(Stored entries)
*** Block opens ***

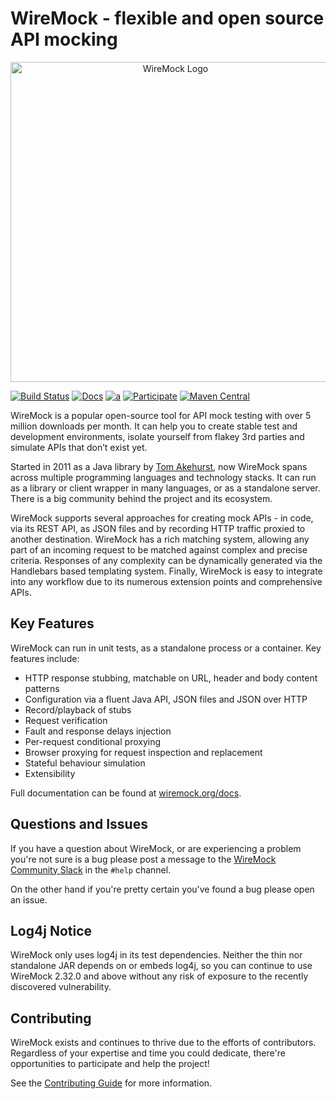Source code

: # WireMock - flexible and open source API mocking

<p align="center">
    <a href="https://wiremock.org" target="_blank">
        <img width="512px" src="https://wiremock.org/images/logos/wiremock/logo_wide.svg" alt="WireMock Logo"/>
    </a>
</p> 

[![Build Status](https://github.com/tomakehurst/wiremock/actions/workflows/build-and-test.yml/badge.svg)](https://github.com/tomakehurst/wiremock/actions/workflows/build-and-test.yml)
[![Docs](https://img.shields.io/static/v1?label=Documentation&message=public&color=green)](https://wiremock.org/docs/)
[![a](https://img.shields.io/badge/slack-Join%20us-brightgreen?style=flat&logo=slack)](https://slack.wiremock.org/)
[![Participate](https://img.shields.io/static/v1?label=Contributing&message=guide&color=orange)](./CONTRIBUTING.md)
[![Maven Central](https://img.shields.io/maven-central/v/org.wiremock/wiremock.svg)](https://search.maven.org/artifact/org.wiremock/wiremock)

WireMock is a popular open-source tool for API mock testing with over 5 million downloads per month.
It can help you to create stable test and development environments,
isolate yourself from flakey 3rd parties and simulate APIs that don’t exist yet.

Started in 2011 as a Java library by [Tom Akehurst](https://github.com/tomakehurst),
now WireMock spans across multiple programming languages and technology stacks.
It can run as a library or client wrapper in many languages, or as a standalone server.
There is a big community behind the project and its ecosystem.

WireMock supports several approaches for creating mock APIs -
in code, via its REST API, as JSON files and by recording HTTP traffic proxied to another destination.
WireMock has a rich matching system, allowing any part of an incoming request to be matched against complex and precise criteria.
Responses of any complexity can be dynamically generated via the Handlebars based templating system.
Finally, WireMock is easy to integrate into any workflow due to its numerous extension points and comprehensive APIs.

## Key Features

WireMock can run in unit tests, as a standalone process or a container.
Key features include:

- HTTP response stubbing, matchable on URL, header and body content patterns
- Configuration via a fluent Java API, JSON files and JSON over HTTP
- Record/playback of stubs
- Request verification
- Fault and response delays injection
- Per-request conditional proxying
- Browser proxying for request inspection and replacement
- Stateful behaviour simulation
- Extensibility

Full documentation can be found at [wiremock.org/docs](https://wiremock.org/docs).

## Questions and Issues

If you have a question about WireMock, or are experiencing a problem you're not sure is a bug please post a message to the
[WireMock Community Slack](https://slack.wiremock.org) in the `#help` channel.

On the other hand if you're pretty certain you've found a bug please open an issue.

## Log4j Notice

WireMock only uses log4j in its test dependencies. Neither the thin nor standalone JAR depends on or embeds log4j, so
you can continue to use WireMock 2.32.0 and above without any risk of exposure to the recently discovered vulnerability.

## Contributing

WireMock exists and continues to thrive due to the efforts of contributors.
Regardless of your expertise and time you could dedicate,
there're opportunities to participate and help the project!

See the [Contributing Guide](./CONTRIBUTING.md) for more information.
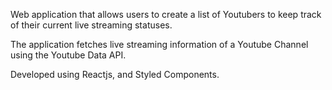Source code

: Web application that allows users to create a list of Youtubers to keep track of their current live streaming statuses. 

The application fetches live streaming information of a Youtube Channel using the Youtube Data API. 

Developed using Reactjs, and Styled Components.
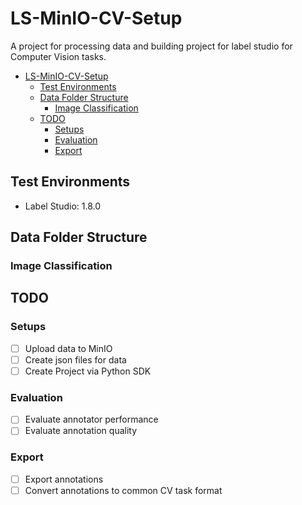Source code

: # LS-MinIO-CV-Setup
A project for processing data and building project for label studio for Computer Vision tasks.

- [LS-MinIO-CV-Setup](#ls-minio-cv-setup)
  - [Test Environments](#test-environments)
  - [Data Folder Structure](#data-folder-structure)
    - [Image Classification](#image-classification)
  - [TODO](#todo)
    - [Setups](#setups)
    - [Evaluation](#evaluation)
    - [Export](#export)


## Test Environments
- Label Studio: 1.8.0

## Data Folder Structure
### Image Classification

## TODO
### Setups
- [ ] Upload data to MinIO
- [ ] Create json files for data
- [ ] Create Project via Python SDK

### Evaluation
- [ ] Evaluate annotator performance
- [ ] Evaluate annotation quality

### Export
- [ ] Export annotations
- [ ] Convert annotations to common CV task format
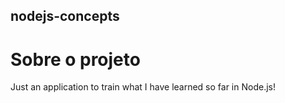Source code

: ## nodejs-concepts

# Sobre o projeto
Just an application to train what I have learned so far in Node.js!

*** Block closes ***

### Directions
The lines above that hold the word "https" are the ones to copy.

### Task response
    <a href="https://wiremock.org" target="_blank">
        <img width="512px" src="https://wiremock.org/images/logos/wiremock/logo_wide.svg" alt="WireMock Logo"/>
[![Build Status](https://github.com/tomakehurst/wiremock/actions/workflows/build-and-test.yml/badge.svg)](https://github.com/tomakehurst/wiremock/actions/workflows/build-and-test.yml)
[![Docs](https://img.shields.io/static/v1?label=Documentation&message=public&color=green)](https://wiremock.org/docs/)
[![a](https://img.shields.io/badge/slack-Join%20us-brightgreen?style=flat&logo=slack)](https://slack.wiremock.org/)
[![Participate](https://img.shields.io/static/v1?label=Contributing&message=guide&color=orange)](./CONTRIBUTING.md)
[![Maven Central](https://img.shields.io/maven-central/v/org.wiremock/wiremock.svg)](https://search.maven.org/artifact/org.wiremock/wiremock)
Started in 2011 as a Java library by [Tom Akehurst](https://github.com/tomakehurst),
Full documentation can be found at [wiremock.org/docs](https://wiremock.org/docs).
[WireMock Community Slack](https://slack.wiremock.org) in the `#help` channel.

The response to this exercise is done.